◆ What is expected
Filter the listing below, keeping every line that holds "Inovadisplay".

◆ Data for this exercise
○ ○ ○ ○ ○ ○ ○
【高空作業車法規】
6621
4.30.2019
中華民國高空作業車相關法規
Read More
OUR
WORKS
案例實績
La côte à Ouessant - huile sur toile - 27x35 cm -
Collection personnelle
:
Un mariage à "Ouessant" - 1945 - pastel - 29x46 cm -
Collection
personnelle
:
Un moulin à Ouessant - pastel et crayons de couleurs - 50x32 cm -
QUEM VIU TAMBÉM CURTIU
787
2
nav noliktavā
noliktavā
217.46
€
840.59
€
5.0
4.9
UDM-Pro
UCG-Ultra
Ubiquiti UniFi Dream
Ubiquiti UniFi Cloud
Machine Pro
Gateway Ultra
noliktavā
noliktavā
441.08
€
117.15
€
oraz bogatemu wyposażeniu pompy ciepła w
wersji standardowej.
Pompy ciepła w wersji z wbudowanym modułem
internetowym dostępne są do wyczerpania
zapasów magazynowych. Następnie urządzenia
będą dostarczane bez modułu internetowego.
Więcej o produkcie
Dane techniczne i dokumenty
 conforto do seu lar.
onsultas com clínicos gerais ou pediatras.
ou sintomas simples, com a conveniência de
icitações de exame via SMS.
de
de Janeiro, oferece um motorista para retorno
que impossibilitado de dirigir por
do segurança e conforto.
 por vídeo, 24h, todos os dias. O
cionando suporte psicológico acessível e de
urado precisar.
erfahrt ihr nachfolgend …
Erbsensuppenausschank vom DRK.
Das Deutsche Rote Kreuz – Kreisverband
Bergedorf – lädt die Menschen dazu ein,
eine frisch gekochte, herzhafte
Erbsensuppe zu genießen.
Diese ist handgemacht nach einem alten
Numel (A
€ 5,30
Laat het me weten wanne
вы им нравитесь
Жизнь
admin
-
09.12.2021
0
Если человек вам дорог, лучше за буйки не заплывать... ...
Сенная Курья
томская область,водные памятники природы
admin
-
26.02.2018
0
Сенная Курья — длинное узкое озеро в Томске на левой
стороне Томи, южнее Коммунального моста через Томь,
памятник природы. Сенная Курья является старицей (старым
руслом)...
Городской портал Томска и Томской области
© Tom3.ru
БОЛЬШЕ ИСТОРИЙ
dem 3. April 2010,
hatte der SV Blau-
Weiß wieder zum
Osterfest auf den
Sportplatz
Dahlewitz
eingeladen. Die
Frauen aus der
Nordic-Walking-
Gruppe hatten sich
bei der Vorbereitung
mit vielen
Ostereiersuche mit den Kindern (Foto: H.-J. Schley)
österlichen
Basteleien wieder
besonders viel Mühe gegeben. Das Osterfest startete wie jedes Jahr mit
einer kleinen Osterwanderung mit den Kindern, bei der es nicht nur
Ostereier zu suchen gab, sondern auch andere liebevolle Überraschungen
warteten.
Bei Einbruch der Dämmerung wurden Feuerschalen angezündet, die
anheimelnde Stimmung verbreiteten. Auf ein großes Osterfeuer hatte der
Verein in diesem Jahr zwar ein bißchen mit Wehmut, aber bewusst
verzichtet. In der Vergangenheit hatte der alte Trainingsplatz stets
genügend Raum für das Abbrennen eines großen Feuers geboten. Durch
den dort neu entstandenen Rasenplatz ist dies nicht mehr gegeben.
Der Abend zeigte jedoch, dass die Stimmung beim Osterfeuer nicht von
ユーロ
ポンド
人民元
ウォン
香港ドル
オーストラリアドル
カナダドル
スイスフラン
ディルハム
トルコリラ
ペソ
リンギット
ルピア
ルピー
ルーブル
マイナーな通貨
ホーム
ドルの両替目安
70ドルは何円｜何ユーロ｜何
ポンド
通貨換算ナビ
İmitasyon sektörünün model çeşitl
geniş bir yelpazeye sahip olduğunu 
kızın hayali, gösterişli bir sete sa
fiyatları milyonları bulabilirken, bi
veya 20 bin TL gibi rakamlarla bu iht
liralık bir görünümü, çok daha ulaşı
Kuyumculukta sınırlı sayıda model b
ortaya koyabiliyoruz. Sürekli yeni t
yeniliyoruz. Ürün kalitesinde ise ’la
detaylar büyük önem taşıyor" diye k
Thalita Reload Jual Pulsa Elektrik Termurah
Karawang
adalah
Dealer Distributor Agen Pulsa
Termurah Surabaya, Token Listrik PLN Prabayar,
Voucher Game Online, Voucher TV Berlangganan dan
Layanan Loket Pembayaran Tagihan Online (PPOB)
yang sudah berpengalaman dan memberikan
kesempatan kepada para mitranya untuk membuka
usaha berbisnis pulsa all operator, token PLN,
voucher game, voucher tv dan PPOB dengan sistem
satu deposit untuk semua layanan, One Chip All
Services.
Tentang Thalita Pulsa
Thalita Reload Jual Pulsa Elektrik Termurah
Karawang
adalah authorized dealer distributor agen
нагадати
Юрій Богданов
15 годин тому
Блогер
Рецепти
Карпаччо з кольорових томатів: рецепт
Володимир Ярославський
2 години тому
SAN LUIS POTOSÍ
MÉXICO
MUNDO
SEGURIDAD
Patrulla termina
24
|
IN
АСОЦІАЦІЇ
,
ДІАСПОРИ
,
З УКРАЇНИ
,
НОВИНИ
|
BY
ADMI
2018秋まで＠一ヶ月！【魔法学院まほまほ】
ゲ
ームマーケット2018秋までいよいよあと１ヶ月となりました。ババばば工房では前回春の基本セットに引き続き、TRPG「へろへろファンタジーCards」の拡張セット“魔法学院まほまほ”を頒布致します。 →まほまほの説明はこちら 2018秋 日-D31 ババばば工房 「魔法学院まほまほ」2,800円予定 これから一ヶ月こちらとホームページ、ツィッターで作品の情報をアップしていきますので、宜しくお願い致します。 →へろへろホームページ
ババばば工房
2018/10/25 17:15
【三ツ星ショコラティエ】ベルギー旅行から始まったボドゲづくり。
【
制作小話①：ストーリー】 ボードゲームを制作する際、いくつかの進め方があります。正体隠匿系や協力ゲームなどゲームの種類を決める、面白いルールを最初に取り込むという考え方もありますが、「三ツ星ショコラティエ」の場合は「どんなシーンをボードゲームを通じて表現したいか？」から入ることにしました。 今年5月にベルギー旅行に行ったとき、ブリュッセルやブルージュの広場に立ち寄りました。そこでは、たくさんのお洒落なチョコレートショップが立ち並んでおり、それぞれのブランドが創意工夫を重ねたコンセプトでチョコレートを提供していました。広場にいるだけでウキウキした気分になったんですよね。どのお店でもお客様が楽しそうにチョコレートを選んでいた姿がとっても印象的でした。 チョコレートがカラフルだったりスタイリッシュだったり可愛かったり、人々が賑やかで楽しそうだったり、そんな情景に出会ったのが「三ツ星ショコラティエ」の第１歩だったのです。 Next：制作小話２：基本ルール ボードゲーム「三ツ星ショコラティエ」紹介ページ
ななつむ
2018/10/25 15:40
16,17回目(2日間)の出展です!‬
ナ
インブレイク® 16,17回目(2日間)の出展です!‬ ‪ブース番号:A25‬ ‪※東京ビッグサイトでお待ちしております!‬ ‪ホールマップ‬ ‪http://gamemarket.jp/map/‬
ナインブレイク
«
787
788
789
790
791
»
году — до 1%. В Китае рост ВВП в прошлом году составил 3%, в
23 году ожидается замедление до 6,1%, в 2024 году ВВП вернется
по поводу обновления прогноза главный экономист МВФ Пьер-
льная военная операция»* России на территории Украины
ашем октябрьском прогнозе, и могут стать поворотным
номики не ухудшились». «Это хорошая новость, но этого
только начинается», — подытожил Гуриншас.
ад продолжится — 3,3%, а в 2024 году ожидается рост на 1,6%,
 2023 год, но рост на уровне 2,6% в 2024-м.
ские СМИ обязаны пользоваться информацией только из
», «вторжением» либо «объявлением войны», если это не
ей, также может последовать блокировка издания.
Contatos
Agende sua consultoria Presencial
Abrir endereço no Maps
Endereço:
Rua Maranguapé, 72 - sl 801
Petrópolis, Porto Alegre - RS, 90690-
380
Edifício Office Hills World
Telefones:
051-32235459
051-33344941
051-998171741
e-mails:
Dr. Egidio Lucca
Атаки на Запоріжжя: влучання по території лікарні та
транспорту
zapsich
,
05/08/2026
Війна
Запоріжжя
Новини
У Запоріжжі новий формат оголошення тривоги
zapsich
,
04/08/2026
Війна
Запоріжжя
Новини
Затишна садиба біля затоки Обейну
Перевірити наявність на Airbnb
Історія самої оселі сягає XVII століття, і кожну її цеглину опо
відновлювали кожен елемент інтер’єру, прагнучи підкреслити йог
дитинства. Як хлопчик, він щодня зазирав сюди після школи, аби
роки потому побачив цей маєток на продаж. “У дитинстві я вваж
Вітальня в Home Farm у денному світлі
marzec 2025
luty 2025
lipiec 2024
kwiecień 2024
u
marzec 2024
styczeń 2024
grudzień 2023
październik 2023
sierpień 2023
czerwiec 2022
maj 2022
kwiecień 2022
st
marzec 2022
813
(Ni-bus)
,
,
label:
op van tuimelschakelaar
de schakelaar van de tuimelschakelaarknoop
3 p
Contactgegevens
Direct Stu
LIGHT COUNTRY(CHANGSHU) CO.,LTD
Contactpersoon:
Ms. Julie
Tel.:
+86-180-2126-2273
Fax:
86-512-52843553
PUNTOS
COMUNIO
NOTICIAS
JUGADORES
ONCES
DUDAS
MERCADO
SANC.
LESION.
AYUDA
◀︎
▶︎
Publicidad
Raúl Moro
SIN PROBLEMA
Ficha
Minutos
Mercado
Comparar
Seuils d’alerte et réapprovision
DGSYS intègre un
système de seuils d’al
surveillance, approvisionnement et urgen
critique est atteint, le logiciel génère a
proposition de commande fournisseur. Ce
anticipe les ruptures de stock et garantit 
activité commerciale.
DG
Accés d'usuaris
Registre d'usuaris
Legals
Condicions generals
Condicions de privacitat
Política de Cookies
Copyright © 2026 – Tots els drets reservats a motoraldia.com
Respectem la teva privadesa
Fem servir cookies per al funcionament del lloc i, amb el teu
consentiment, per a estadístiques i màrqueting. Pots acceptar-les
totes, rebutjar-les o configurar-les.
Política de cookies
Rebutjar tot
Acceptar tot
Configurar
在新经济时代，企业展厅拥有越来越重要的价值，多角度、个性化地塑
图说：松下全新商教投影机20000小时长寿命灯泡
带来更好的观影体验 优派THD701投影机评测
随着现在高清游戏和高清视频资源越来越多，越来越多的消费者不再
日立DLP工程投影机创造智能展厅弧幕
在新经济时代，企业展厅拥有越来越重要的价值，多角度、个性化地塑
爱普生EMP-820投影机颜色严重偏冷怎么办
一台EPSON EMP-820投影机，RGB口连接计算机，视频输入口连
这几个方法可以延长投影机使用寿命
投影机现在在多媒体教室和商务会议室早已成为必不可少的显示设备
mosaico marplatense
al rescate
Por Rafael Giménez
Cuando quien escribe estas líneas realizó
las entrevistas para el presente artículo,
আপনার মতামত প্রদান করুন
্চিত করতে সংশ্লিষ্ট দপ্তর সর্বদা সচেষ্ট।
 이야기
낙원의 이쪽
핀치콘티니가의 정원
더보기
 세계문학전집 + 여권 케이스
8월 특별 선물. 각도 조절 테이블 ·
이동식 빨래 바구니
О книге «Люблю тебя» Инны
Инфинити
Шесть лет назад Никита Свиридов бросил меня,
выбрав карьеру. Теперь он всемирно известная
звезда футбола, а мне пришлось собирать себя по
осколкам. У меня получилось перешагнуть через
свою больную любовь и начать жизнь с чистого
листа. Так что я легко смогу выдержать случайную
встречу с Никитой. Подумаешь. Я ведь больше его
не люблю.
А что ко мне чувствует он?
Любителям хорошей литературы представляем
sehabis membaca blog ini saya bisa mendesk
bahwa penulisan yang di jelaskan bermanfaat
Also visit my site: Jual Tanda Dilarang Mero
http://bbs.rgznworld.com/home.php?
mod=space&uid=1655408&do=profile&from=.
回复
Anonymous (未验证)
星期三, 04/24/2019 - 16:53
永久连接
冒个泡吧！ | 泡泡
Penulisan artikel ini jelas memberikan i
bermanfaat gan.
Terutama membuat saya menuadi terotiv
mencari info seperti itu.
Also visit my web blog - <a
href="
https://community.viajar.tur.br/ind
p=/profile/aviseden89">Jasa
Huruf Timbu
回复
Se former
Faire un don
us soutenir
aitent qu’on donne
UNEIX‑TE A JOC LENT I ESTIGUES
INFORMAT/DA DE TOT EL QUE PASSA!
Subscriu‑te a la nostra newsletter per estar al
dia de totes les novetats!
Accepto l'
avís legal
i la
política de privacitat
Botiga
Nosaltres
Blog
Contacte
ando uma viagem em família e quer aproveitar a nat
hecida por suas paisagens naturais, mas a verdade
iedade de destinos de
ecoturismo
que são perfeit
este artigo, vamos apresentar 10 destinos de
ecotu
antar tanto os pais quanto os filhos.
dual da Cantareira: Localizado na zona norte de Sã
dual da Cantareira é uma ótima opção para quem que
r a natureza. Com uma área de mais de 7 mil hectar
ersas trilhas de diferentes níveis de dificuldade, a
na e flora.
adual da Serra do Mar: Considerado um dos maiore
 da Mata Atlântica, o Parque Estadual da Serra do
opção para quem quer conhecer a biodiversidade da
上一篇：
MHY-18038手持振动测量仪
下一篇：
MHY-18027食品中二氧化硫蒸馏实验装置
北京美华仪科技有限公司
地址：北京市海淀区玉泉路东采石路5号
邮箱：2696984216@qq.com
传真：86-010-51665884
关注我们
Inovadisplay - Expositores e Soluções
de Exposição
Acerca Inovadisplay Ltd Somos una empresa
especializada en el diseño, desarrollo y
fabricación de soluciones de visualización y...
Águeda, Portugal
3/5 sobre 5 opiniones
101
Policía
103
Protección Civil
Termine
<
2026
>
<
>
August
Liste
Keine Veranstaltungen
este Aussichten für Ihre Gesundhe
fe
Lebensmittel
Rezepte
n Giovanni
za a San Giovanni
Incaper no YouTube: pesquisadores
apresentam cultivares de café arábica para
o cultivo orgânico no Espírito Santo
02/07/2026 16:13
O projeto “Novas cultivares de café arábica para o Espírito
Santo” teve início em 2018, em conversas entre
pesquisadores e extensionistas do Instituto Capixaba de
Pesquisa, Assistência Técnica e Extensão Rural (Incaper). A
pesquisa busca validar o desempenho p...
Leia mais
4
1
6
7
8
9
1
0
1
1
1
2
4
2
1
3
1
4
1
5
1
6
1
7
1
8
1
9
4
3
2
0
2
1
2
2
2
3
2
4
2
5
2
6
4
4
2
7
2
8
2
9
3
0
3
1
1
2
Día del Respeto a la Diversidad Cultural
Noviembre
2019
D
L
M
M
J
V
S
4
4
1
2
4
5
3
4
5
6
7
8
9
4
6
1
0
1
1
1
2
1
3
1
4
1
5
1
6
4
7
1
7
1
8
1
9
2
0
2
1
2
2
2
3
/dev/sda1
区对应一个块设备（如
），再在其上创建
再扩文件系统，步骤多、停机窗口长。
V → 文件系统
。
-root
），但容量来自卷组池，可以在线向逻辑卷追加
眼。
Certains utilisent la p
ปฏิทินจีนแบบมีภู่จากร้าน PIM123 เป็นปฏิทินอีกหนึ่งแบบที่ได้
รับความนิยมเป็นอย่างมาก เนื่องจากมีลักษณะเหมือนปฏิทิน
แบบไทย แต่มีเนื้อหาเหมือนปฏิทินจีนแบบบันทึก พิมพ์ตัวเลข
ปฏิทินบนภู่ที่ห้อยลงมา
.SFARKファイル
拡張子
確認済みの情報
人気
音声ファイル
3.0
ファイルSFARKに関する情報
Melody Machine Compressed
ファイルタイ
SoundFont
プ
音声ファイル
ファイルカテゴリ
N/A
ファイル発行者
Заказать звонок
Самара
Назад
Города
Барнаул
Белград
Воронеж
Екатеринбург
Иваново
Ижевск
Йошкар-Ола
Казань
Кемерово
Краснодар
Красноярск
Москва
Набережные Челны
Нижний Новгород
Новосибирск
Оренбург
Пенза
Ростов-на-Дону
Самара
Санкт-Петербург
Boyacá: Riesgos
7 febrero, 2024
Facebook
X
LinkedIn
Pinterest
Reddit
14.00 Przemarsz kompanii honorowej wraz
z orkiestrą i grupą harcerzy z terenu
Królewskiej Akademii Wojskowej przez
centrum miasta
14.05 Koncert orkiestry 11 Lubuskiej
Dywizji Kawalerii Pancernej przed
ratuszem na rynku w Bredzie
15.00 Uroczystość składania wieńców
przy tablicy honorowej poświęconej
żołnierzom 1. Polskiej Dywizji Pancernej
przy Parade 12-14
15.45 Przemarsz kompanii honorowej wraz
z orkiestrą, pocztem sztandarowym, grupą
○ ○ ○ ○ ○ ○ ○
◆ Your response
Inovadisplay - Expositores e Soluções
Acerca Inovadisplay Ltd Somos una empresa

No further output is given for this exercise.